If you could go back in time to when you were just starting out, what advice would you give yourself? What pitfalls would you steer away from?
That’s a tough one. There are two things: 1. I’d have not taken the advice to “start in the middle” with my DragonEye series, but would have written the origin story and kept better notes. I’m actually remedying that error now and plan to relaunch the entire franchise myself when I retire. 2. I would have changed the title of a book I wrote on spec. Long, sordid story there, but here’s the point to take home: Just because you can’t copyright a title, doesn’t mean an angry person won’t hire lawyers make your life or your publisher’s life miserable, anyway.
How important is it that authors do the Convention circuit? When in a career do you think con appearances become a valuable tool?
If we’re talking strictly as a way to advance your career, I think this depends on the author. Some get a great deal out of conventions – leads, connections, exposure. Others end up like the stereotypical awkward teen at the party where they try to get noticed and end up going home depressed and with nothing to show. Personally, I have made a few friends, but have not had a lot of convention success. As for when in your career – that depends on what you are willing to put into preparing – learning who will be there, how you can approach them, the best way to make the connection. Then, you have to have the right mix of outgoing personality, salesmanship, and charisma.
I like conventions to a degree. I’m usually the awkward teen unless I am actually presenting. I have had some great times and conversations, and made some good friends, but not of the career-advancing/contracts-and-sales type.
I prefer online conventions. For some reason, the format lets people who are awkward in person shine. I’ve had good luck with online conventions as well.
Do you consider yourself indie/traditional/both?
Both. I prefer to have someone else publish my books, especially someone with marketing experience, skill at layouts, etc. DragonMoon, which publishes the Mind Over Trilogy, is a great example. The covers are amazing, the interiors have special fonts that make the chapter beginnings stand out, and Gwen, the publisher, knows her stuff. Overall, DragonMoon produces books that are beautiful as well as fun to read.
However, I am venturing into Indie publishing/self-publishing with my DragonEye books. I have DragonEye stories from flash to novel length, some serious and some bordering on slapstick. Basically, my dragon, Vern, does not want to be pinned down. If I publish them myself, I can control the franchise, publish the stories regardless of length, combine them into collections, and basically just have fun.

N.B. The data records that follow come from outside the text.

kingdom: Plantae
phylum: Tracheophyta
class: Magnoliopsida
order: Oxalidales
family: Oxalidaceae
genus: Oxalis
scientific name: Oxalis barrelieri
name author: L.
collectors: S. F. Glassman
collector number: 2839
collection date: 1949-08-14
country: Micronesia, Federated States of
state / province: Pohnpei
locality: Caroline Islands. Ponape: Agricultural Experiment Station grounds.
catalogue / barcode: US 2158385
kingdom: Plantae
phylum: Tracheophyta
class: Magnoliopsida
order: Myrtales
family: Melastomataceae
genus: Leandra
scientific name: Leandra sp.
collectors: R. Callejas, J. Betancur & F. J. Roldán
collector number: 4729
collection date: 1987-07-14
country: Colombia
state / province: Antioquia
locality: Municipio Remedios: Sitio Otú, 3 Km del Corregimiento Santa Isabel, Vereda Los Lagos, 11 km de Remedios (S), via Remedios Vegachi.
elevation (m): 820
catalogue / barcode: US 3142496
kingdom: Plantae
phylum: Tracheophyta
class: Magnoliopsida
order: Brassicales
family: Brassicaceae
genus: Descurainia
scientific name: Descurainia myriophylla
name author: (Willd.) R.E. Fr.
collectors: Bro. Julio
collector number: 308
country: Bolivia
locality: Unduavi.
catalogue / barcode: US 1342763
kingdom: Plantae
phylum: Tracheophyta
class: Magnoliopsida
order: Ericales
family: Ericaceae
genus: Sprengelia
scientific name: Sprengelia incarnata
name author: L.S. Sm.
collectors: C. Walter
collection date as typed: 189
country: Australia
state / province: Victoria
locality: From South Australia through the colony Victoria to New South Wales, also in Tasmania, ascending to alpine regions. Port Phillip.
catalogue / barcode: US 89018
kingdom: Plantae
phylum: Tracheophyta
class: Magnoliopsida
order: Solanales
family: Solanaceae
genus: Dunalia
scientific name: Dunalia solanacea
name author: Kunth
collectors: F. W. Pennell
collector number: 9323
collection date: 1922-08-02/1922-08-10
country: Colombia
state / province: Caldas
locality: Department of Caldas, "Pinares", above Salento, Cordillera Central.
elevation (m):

Getting books into audio is the latest thing that writers seem to be learning how to do. Are your books available in audio format? And if so how was the recording produced?
I have one in audio format: Neeta Lyffe, Zombie Exterminator . My publisher, Damnation Books, arranged it. Award-winning narrator Becky Parker did the reading, and she’s great fun to work with as well as to listen to. I have a scene where the heroine is talking to the hero while Unchained Melody is playing in the back of her head. Becky put the music in and it’s just how I imagined. I just about fell out of my chair laughing when I heard it (which is the reaction I was going for.)